Провансаль ничего не возражал, и они молча доехали до города.
Часть четвертая
I. Открытие рейхстага
Двор покинул на несколько дней летнюю резиденцию и переселился в старинный городской дворец прежних ландграфов. 1 июля назначен был большой смотр войскам, и поэтому все улицы, примыкавшие к дворцовой площади, с раннего утра наполнились праздной толпой. Иероним выехал верхом, окруженный своим штабом, затем появилась королева в сопровождении придворных дам. Выйдя из кареты, она собственноручно привязывала ленты к знаменам и штандартам различных полков; при этом король говорил каждому полку приветственные речи на французском языке, а его адъютант, принц Сальм, тут же переводил их по-немецки.
По окончании этой церемонии начался смотр. Король, объезжая войска, делал некоторые замечания, но возражения сопровождавших его офицеров произвели неприятное впечатление на стоявших поблизости солдат и показались им слишком бесцеремонными.
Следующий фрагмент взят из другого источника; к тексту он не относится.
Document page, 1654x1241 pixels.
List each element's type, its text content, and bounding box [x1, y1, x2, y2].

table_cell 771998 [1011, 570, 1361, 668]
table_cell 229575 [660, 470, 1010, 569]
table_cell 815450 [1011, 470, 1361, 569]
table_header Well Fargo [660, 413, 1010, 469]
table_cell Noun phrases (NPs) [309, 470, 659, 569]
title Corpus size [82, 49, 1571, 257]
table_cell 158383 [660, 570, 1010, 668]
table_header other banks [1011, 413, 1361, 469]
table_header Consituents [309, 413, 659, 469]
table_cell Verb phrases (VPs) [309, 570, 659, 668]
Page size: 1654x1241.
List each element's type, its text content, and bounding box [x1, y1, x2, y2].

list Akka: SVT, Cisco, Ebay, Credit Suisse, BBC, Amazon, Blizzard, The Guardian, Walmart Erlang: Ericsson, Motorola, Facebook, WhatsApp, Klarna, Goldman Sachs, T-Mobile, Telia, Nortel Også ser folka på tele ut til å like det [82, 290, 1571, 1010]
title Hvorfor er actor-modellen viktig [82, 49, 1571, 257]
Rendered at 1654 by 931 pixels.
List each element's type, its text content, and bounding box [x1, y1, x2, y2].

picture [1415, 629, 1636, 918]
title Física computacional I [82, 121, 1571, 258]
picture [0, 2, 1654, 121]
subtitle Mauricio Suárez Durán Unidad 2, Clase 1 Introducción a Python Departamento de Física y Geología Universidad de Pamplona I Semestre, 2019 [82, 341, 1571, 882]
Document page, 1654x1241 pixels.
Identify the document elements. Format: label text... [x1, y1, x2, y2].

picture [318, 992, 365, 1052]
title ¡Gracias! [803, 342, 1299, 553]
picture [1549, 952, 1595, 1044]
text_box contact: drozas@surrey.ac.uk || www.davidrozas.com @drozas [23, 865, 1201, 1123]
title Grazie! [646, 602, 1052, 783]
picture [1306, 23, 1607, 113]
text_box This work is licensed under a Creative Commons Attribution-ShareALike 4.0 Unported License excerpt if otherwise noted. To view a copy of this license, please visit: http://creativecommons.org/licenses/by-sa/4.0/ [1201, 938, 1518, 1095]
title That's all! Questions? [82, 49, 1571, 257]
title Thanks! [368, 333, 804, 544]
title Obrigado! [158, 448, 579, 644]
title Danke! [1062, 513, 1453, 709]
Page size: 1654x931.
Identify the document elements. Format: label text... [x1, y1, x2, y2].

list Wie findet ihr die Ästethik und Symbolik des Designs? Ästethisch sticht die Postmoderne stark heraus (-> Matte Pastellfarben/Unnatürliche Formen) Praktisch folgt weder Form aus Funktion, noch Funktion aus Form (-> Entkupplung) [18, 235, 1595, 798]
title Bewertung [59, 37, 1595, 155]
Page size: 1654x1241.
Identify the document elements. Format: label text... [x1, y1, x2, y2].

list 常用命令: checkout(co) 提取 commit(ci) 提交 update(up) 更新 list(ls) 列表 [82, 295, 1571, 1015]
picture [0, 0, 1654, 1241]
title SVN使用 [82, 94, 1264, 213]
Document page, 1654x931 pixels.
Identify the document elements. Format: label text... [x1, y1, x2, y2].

Между прочим, Иероним, увидя ржавчину на пушках, поставленных среди площади и отлитых по приказанию Морио, довольно резко заметил последнему:
— Voilá de vos canons, qui sont bien rouillés, général!
Морио ответил ему тем же тоном:
— Sire, se ne sont pas des voitures de la cour!
Иероним отвернулся и молча проехал дальше.
После смотра в одной из дворцовых зал для высших военных чинов был приготовлен завтрак на двести особ. Милостивое одобрение войскам со стороны Иеронима привело офицеров в хорошее настроение, тем более что еще накануне получен был приказ, по которому каждому пехотному офицеру назначено было по 300 франков и по 500 гвардейским на обмундирование.